1. Dec 10, 2009

### sjeddie

Is at least one eigenvector guaranteed to exist given that we have found at least one eigenvalue? So, for example, given that we have found an eigenvalue of multiplicity 2 of a matrix, are we guaranteed to find at least 1 eigenvector of that matrix? Why or why not?

2. Dec 10, 2009

### rochfor1

3. Dec 11, 2009

### sjeddie

Thanks.

So it is possible to have less eigenvectors than eigenvalues (according to wiki's explanation on geometric multiplicity), so is it possible to have no eigenvectors at all for some eigenvalues?

4. Dec 11, 2009

### rochfor1

Not quite. Every eigenvalue will have at least one eigenvector. It is possible, however, for a repeated eigenvalue to have less linearly independent eigenvectors (its geometric multiplicity) than the number of repetitions of that eigenvalue (its algebraic multiplicity).
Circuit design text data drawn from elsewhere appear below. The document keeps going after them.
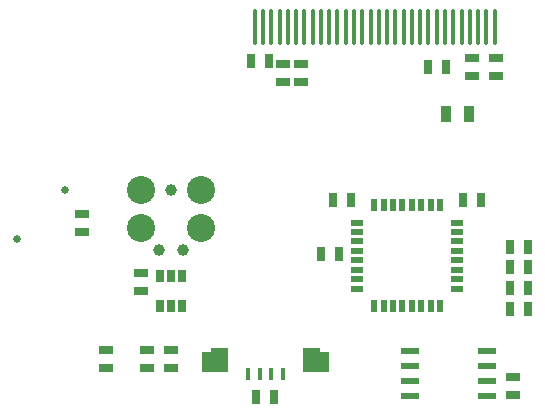
<source format=gbr>
%TF.GenerationSoftware,KiCad,Pcbnew,6.0.0*%
%TF.CreationDate,2022-06-11T19:07:52+02:00*%
%TF.ProjectId,cowdin-3c-esp-ui,636f7764-696e-42d3-9363-2d6573702d75,1*%
%TF.SameCoordinates,Original*%
%TF.FileFunction,Soldermask,Bot*%
%TF.FilePolarity,Negative*%
%FSLAX46Y46*%
G04 Gerber Fmt 4.6, Leading zero omitted, Abs format (unit mm)*
G04 Created by KiCad (PCBNEW 6.0.0) date 2022-06-11 19:07:52*
%MOMM*%
%LPD*%
G01*
G04 APERTURE LIST*
G04 Aperture macros list*
%AMRoundRect*
0 Rectangle with rounded corners*
0 $1 Rounding radius*
0 $2 $3 $4 $5 $6 $7 $8 $9 X,Y pos of 4 corners*
0 Add a 4 corners polygon primitive as box body*
4,1,4,$2,$3,$4,$5,$6,$7,$8,$9,$2,$3,0*
0 Add four circle primitives for the rounded corners*
1,1,$1+$1,$2,$3*
1,1,$1+$1,$4,$5*
1,1,$1+$1,$6,$7*
1,1,$1+$1,$8,$9*
0 Add four rect primitives between the rounded corners*
20,1,$1+$1,$2,$3,$4,$5,0*
20,1,$1+$1,$4,$5,$6,$7,0*
20,1,$1+$1,$6,$7,$8,$9,0*
20,1,$1+$1,$8,$9,$2,$3,0*%
%AMFreePoly0*
4,1,17,1.085355,1.010355,1.100000,0.975000,1.100000,-0.975000,1.085355,-1.010355,1.050000,-1.025000,-1.050000,-1.025000,-1.085355,-1.010355,-1.100000,-0.975000,-1.100000,0.625000,-1.085355,0.660355,-1.050000,0.675000,-0.300000,0.675000,-0.300000,0.975000,-0.285355,1.010355,-0.250000,1.025000,1.050000,1.025000,1.085355,1.010355,1.085355,1.010355,$1*%
%AMFreePoly1*
4,1,17,0.285355,1.010355,0.300000,0.975000,0.300000,0.675000,1.050000,0.675000,1.085355,0.660355,1.100000,0.625000,1.100000,-0.975000,1.085355,-1.010355,1.050000,-1.025000,-1.050000,-1.025000,-1.085355,-1.010355,-1.100000,-0.975000,-1.100000,0.975000,-1.085355,1.010355,-1.050000,1.025000,0.250000,1.025000,0.285355,1.010355,0.285355,1.010355,$1*%
G04 Aperture macros list end*
%ADD10C,0.650000*%
%ADD11C,2.374900*%
%ADD12C,0.990600*%
%ADD13R,1.143000X0.635000*%
%ADD14R,0.500000X1.000000*%
%ADD15R,1.000000X0.500000*%
%ADD16R,0.701040X1.000760*%
%ADD17R,1.600000X0.550000*%
%ADD18R,0.635000X1.143000*%
%ADD19R,0.300000X1.100000*%
%ADD20FreePoly0,0.000000*%
%ADD21FreePoly1,0.000000*%
%ADD22R,0.889000X1.397000*%
%ADD23RoundRect,0.100000X-0.100000X-1.400000X0.100000X-1.400000X0.100000X1.400000X-0.100000X1.400000X0*%
G04 APERTURE END LIST*
D10*
%TO.C,REF\u002A\u002A*%
X127950000Y-110550000D03*
X132050000Y-106450000D03*
%TD*%
D11*
%TO.C,P2*%
X138460000Y-106460000D03*
D12*
X141000000Y-106460000D03*
D11*
X138460000Y-109635000D03*
D12*
X142016000Y-111540000D03*
X139984000Y-111540000D03*
D11*
X143540000Y-106460000D03*
X143540000Y-109635000D03*
%TD*%
D13*
%TO.C,C9*%
X150500000Y-95738000D03*
X150500000Y-97262000D03*
%TD*%
D14*
%TO.C,U1*%
X158200000Y-107750000D03*
X159000000Y-107750000D03*
X159800000Y-107750000D03*
X160600000Y-107750000D03*
X161400000Y-107750000D03*
X162200000Y-107750000D03*
X163000000Y-107750000D03*
X163800000Y-107750000D03*
D15*
X165250000Y-109200000D03*
X165250000Y-110000000D03*
X165250000Y-110800000D03*
X165250000Y-111600000D03*
X165250000Y-112400000D03*
X165250000Y-113200000D03*
X165250000Y-114000000D03*
X165250000Y-114800000D03*
D14*
X163800000Y-116250000D03*
X163000000Y-116250000D03*
X162200000Y-116250000D03*
X161400000Y-116250000D03*
X160600000Y-116250000D03*
X159800000Y-116250000D03*
X159000000Y-116250000D03*
X158200000Y-116250000D03*
D15*
X156750000Y-114800000D03*
X156750000Y-114000000D03*
X156750000Y-113200000D03*
X156750000Y-112400000D03*
X156750000Y-111600000D03*
X156750000Y-110800000D03*
X156750000Y-110000000D03*
X156750000Y-109200000D03*
%TD*%
D13*
%TO.C,C11*%
X138500000Y-115012000D03*
X138500000Y-113488000D03*
%TD*%
D16*
%TO.C,D1*%
X140047500Y-113730000D03*
X141000000Y-113730000D03*
X141952500Y-113730000D03*
X141952500Y-116270000D03*
X141000000Y-116270000D03*
X140047500Y-116270000D03*
%TD*%
D17*
%TO.C,U2*%
X161250000Y-123905000D03*
X161250000Y-122635000D03*
X161250000Y-121365000D03*
X161250000Y-120095000D03*
X167750000Y-120095000D03*
X167750000Y-121365000D03*
X167750000Y-122635000D03*
X167750000Y-123905000D03*
%TD*%
D13*
%TO.C,C2*%
X135500000Y-119988000D03*
X135500000Y-121512000D03*
%TD*%
D18*
%TO.C,C3*%
X169738000Y-113000000D03*
X171262000Y-113000000D03*
%TD*%
D13*
%TO.C,R3*%
X133500000Y-110012000D03*
X133500000Y-108488000D03*
%TD*%
%TO.C,C7*%
X166500000Y-95238000D03*
X166500000Y-96762000D03*
%TD*%
D18*
%TO.C,C14*%
X156262000Y-107250000D03*
X154738000Y-107250000D03*
%TD*%
%TO.C,C15*%
X165738000Y-107250000D03*
X167262000Y-107250000D03*
%TD*%
D19*
%TO.C,P1*%
X147500000Y-122000000D03*
X148500000Y-122000000D03*
X149500000Y-122000000D03*
X150500000Y-122000000D03*
D20*
X144750000Y-120875000D03*
D21*
X153250000Y-120875000D03*
%TD*%
D18*
%TO.C,C12*%
X155262000Y-111900000D03*
X153738000Y-111900000D03*
%TD*%
D13*
%TO.C,C18*%
X170000000Y-123762000D03*
X170000000Y-122238000D03*
%TD*%
D18*
%TO.C,C10*%
X149262000Y-95500000D03*
X147738000Y-95500000D03*
%TD*%
%TO.C,C5*%
X169738000Y-111250000D03*
X171262000Y-111250000D03*
%TD*%
D22*
%TO.C,C16*%
X164297500Y-100000000D03*
X166202500Y-100000000D03*
%TD*%
D18*
%TO.C,C4*%
X169738000Y-114750000D03*
X171262000Y-114750000D03*
%TD*%
D23*
%TO.C,DISP1*%
X168400000Y-92640000D03*
X167700000Y-92640000D03*
X167000000Y-92640000D03*
X166300000Y-92640000D03*
X165600000Y-92640000D03*
X164900000Y-92640000D03*
X164200000Y-92640000D03*
X163500000Y-92640000D03*
X162800000Y-92640000D03*
X162100000Y-92640000D03*
X161400000Y-92640000D03*
X160700000Y-92640000D03*
X160000000Y-92640000D03*
X159300000Y-92640000D03*
X158600000Y-92640000D03*
X157900000Y-92640000D03*
X157200000Y-92640000D03*
X156500000Y-92640000D03*
X155800000Y-92640000D03*
X155100000Y-92640000D03*
X154400000Y-92640000D03*
X153700000Y-92640000D03*
X153000000Y-92640000D03*
X152300000Y-92640000D03*
X151600000Y-92640000D03*
X150900000Y-92640000D03*
X150200000Y-92640000D03*
X149500000Y-92640000D03*
X148800000Y-92640000D03*
X148100000Y-92640000D03*
%TD*%
D13*
%TO.C,C8*%
X168500000Y-95238000D03*
X168500000Y-96762000D03*
%TD*%
%TO.C,R2*%
X141000000Y-121512000D03*
X141000000Y-119988000D03*
%TD*%
D18*
%TO.C,C6*%
X169738000Y-116500000D03*
X171262000Y-116500000D03*
%TD*%
D13*
%TO.C,C13*%
X139000000Y-119988000D03*
X139000000Y-121512000D03*
%TD*%
%TO.C,R1*%
X152000000Y-95738000D03*
X152000000Y-97262000D03*
%TD*%
D18*
%TO.C,C17*%
X164262000Y-96000000D03*
X162738000Y-96000000D03*
%TD*%
%TO.C,C1*%
X149762000Y-124000000D03*
X148238000Y-124000000D03*
%TD*%
M02*

</source>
There will always be at least one eigenvector though.

5. Dec 11, 2009

### sjeddie

thank you very much rochfor1!

6. Dec 12, 2009

### HallsofIvy

The definition of "eigenvalue" is "$\lambda$ is an eigenvalue for linear operator A if and only if there exist a non-zero vector, v, such that $Av= \lambda v$".
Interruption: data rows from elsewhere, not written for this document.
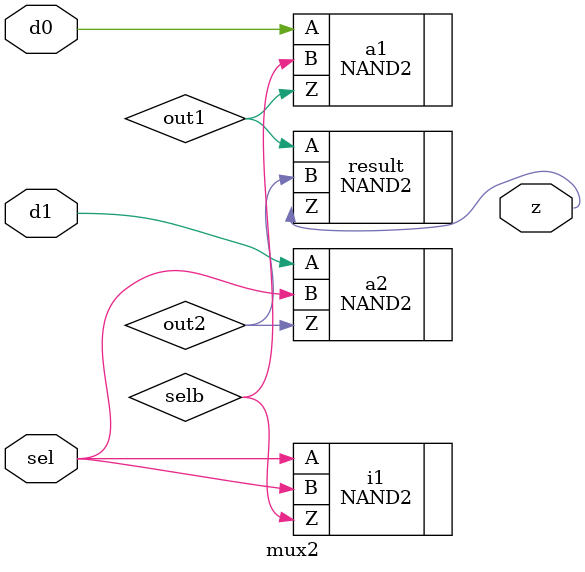
<source format=sv>
module mux2 (
    input logic d0,          // Data input 0
    input logic d1,          // Data input 1
    input logic sel,         // Select input
    output logic z           // Output
);

//my id : 211644406
// Put your code here
// ------------------
   logic 		out1, out2, selb;
	NAND2 #(
    .Tpdhl(1), .Tpdlh(1)
	) 	i1 (.Z(selb), .A(sel), .B(sel));
	
	NAND2 #(
    .Tpdhl(1), .Tpdlh(1)
	) 	a1 (.Z(out1), .A(d0), .B(selb));
	
	NAND2 #(
    .Tpdhl(1), .Tpdlh(1)
	) 	a2 (.Z(out2), .A(d1), .B(sel));
	
	NAND2 #(
    .Tpdhl(1), .Tpdlh(1)
	) result (.Z(z), .A(out1), .B(out2));


// End of your code

endmodule

</source>
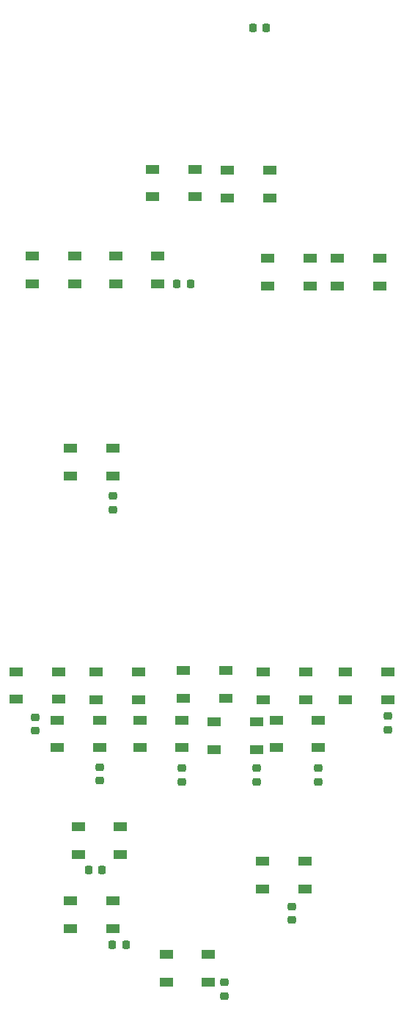
<source format=gbr>
%TF.GenerationSoftware,KiCad,Pcbnew,(6.0.9)*%
%TF.CreationDate,2022-12-07T11:41:57-09:00*%
%TF.ProjectId,APU Panel,41505520-5061-46e6-956c-2e6b69636164,rev?*%
%TF.SameCoordinates,Original*%
%TF.FileFunction,Paste,Top*%
%TF.FilePolarity,Positive*%
%FSLAX46Y46*%
G04 Gerber Fmt 4.6, Leading zero omitted, Abs format (unit mm)*
G04 Created by KiCad (PCBNEW (6.0.9)) date 2022-12-07 11:41:57*
%MOMM*%
%LPD*%
G01*
G04 APERTURE LIST*
G04 Aperture macros list*
%AMRoundRect*
0 Rectangle with rounded corners*
0 $1 Rounding radius*
0 $2 $3 $4 $5 $6 $7 $8 $9 X,Y pos of 4 corners*
0 Add a 4 corners polygon primitive as box body*
4,1,4,$2,$3,$4,$5,$6,$7,$8,$9,$2,$3,0*
0 Add four circle primitives for the rounded corners*
1,1,$1+$1,$2,$3*
1,1,$1+$1,$4,$5*
1,1,$1+$1,$6,$7*
1,1,$1+$1,$8,$9*
0 Add four rect primitives between the rounded corners*
20,1,$1+$1,$2,$3,$4,$5,0*
20,1,$1+$1,$4,$5,$6,$7,0*
20,1,$1+$1,$6,$7,$8,$9,0*
20,1,$1+$1,$8,$9,$2,$3,0*%
G04 Aperture macros list end*
%ADD10RoundRect,0.218750X-0.218750X-0.256250X0.218750X-0.256250X0.218750X0.256250X-0.218750X0.256250X0*%
%ADD11RoundRect,0.218750X0.256250X-0.218750X0.256250X0.218750X-0.256250X0.218750X-0.256250X-0.218750X0*%
%ADD12RoundRect,0.218750X0.218750X0.256250X-0.218750X0.256250X-0.218750X-0.256250X0.218750X-0.256250X0*%
%ADD13R,1.500000X1.000000*%
G04 APERTURE END LIST*
D10*
%TO.C,C5*%
X80837500Y-154050000D03*
X79262500Y-154050000D03*
%TD*%
D11*
%TO.C,C2*%
X94919800Y-166987220D03*
X94919800Y-168562220D03*
%TD*%
D12*
%TO.C,C13*%
X89484100Y-86418420D03*
X91059100Y-86418420D03*
%TD*%
D11*
%TO.C,C12*%
X82069940Y-110878620D03*
X82069940Y-112453620D03*
%TD*%
%TO.C,C11*%
X113845340Y-136255660D03*
X113845340Y-137830660D03*
%TD*%
%TO.C,C10*%
X73098660Y-136387840D03*
X73098660Y-137962840D03*
%TD*%
%TO.C,C9*%
X105826560Y-142295880D03*
X105826560Y-143870880D03*
%TD*%
%TO.C,C8*%
X98651060Y-142270380D03*
X98651060Y-143845380D03*
%TD*%
%TO.C,C7*%
X90070940Y-142290700D03*
X90070940Y-143865700D03*
%TD*%
%TO.C,C6*%
X80581500Y-142151000D03*
X80581500Y-143726000D03*
%TD*%
%TO.C,C4*%
X102715060Y-158244540D03*
X102715060Y-159819540D03*
%TD*%
D12*
%TO.C,C3*%
X82024220Y-162709860D03*
X83599220Y-162709860D03*
%TD*%
D10*
%TO.C,R1*%
X99789180Y-56875680D03*
X98214180Y-56875680D03*
%TD*%
D13*
%TO.C,D20*%
X77153600Y-105384800D03*
X77153600Y-108584800D03*
X82053600Y-105384800D03*
X82053600Y-108584800D03*
%TD*%
%TO.C,D6*%
X107977600Y-83413600D03*
X107977600Y-86613600D03*
X112877600Y-83413600D03*
X112877600Y-86613600D03*
%TD*%
%TO.C,D5*%
X99923600Y-83413600D03*
X99923600Y-86613600D03*
X104823600Y-83413600D03*
X104823600Y-86613600D03*
%TD*%
%TO.C,D11*%
X108954400Y-131191200D03*
X108954400Y-134391200D03*
X113854400Y-131191200D03*
X113854400Y-134391200D03*
%TD*%
%TO.C,D19*%
X88228000Y-163804800D03*
X88228000Y-167004800D03*
X93128000Y-163804800D03*
X93128000Y-167004800D03*
%TD*%
%TO.C,D18*%
X77142000Y-157581600D03*
X77142000Y-160781600D03*
X82042000Y-157581600D03*
X82042000Y-160781600D03*
%TD*%
%TO.C,D17*%
X99353200Y-153035200D03*
X99353200Y-156235200D03*
X104253200Y-153035200D03*
X104253200Y-156235200D03*
%TD*%
%TO.C,D16*%
X78068000Y-149072800D03*
X78068000Y-152272800D03*
X82968000Y-149072800D03*
X82968000Y-152272800D03*
%TD*%
%TO.C,D15*%
X100928000Y-136728400D03*
X100928000Y-139928400D03*
X105828000Y-136728400D03*
X105828000Y-139928400D03*
%TD*%
%TO.C,D14*%
X93765200Y-136931600D03*
X93765200Y-140131600D03*
X98665200Y-136931600D03*
X98665200Y-140131600D03*
%TD*%
%TO.C,D13*%
X85180000Y-136728400D03*
X85180000Y-139928400D03*
X90080000Y-136728400D03*
X90080000Y-139928400D03*
%TD*%
%TO.C,D12*%
X75680400Y-136728400D03*
X75680400Y-139928400D03*
X80580400Y-136728400D03*
X80580400Y-139928400D03*
%TD*%
%TO.C,D10*%
X99454800Y-131191200D03*
X99454800Y-134391200D03*
X104354800Y-131191200D03*
X104354800Y-134391200D03*
%TD*%
%TO.C,D9*%
X90209200Y-130988000D03*
X90209200Y-134188000D03*
X95109200Y-130988000D03*
X95109200Y-134188000D03*
%TD*%
%TO.C,D8*%
X80150800Y-131191200D03*
X80150800Y-134391200D03*
X85050800Y-131191200D03*
X85050800Y-134391200D03*
%TD*%
%TO.C,D7*%
X70905200Y-131140400D03*
X70905200Y-134340400D03*
X75805200Y-131140400D03*
X75805200Y-134340400D03*
%TD*%
%TO.C,D4*%
X82386000Y-83210400D03*
X82386000Y-86410400D03*
X87286000Y-83210400D03*
X87286000Y-86410400D03*
%TD*%
%TO.C,D3*%
X72745600Y-83159600D03*
X72745600Y-86359600D03*
X77645600Y-83159600D03*
X77645600Y-86359600D03*
%TD*%
%TO.C,D2*%
X95289200Y-73279200D03*
X95289200Y-76479200D03*
X100189200Y-73279200D03*
X100189200Y-76479200D03*
%TD*%
%TO.C,D1*%
X86692400Y-73152400D03*
X86692400Y-76352400D03*
X91592400Y-73152400D03*
X91592400Y-76352400D03*
%TD*%
M02*

</source>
Such a vector is, of course, an eigenvector so, by definition, there exist at least one eigenvector corresponding to any eigenvalue. And, in fact, any multiple of an eigenvector or any linear combination of eigevectors corresponding to the same eigenvalue is also an eigenvector- there necessarily exist an infinite number of eigenvectors corresponding to any eigenvalue- they form a subspace.

Rochfor1 is specifically talking about the number of independent eigenvectors corresponding to each eigenvalue- the dimension of that subspace. That's the "geometric multiplicity" of that eigenvalue.